Let Me Entertain You

Let Me Entertain You

The end is finally in sight.

Grassroots football will restart from March 29th and 10,000 will be allowed into stadiums from May 17th with the prospect of full capacities from June 21st, just in time for England’s Euro 2020 clash with Czech Republic at Wembley.

With most of us deprived of live sport for the best part of the year, we will be so glad to get back that even the prospect of the proverbial Tuesday night in Stoke seems appealing.

In celebration of our potential return to watching the game we love in the flesh, we will look at the goalkeepers who have gotten the crowd off their seats, the mavericks, the entertainers.


Bruce Grobbelaar

One of the most flamboyant goalkeepers in English football in the 80’s and 90’s was not as reckless as his unpredictable personality may suggest, a stalwart in Liverpool’s most successful ever side.

Grobbelaar hailed from an unusual background for that of a footballer in England of his time, he was born in South Africa and brought up in Zimbabwe, before signing for Liverpool after being spotted during a loan deal from the American Soccer League to Crewe.

Starting his adulthood in the Rhodesian army during the civil war, Grobbelaar was never going to have a conventional career, but it was a career that amassed countless honours.

Grobbelaar was privy to ostentatious moments on the pitch, namely his scrap with Steve McManaman in a Merseyside derby, his wobbly knees antics on the goal-line in a European Cup final penalty shootout and jokingly putting out his cap for money in the midst of his match-fixing accusations.

The former Liverpool and Southampton man was everything that’s good about a goalkeeper, a great performer in more than one sense of the word.


Rogerio Ceni

Unfortunately, those outside of Europe didn’t see much of Rogerio Ceni but you cannot deny him an inclusion in this list, with a goalscoring record that many strikers would be proud of.

Ceni spent his entire career with Sao Paulo in his native Brazil before retiring in 2015, earning sixteen caps for national team and becoming the club’s all-time leading appearance maker in the process.

He was such a formidable penalty and freekick taker, that Ceni scored double figures in the 2005/06 season and became one of the famous footballers outside of European leagues.

We would love to see a goalkeeper on set pieces in attacking areas on our shores, if so Ceni would surely provide the inspiration and perhaps already has given his compatriot Ederson’s well-publicised desires to take on penalty duties at Manchester City.


Jens Lehmann

Jens Lehmann was a fantastic goalkeeper by all accounts and enjoyed a very distinguished career, but part of the fun of watching him play was his tendency to fly off the handle.

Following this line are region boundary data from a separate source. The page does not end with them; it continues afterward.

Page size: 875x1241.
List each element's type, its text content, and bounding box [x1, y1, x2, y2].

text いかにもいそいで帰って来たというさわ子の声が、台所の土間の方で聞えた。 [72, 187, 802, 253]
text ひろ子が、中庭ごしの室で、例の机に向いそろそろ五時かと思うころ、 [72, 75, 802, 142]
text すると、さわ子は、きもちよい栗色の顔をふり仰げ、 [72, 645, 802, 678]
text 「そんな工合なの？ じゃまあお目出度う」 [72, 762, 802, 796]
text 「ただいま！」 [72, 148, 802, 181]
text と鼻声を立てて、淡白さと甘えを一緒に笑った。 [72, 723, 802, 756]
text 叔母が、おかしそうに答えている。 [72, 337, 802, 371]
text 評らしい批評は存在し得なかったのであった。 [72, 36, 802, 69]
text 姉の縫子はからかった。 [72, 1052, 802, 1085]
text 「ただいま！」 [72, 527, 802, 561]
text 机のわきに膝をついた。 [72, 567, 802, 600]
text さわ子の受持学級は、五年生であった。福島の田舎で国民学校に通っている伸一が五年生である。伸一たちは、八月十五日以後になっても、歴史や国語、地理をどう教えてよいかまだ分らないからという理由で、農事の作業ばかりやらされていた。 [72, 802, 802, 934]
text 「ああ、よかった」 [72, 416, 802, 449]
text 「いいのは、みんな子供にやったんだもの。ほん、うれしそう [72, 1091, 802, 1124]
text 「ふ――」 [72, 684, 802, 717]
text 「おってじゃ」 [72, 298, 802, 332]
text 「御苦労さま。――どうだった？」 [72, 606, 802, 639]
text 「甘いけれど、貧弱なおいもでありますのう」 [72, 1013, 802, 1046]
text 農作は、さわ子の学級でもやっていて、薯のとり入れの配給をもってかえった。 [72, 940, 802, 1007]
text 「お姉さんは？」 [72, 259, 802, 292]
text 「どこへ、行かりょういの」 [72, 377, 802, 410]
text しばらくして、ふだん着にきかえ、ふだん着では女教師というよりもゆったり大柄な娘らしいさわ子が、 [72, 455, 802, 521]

Attacking players knew that they could wind the German up with the slightest annoyance, but he also had a habit of impulsivity such as grabbing Robbie Keane’s head to concede a penalty in the North London derby and his sending off in the 2006 Champions League final.

Lehmann was typically argumentative, none more so than with his international teammate Oliver Kahn and the two were engulfed in a long-standing feud.

The early 2000’s was a great time for maverick goalkeepers with Fabien Barthez and Oliver Kahn himself in the picture, the likes of which there seems to be a lack of in the modern game.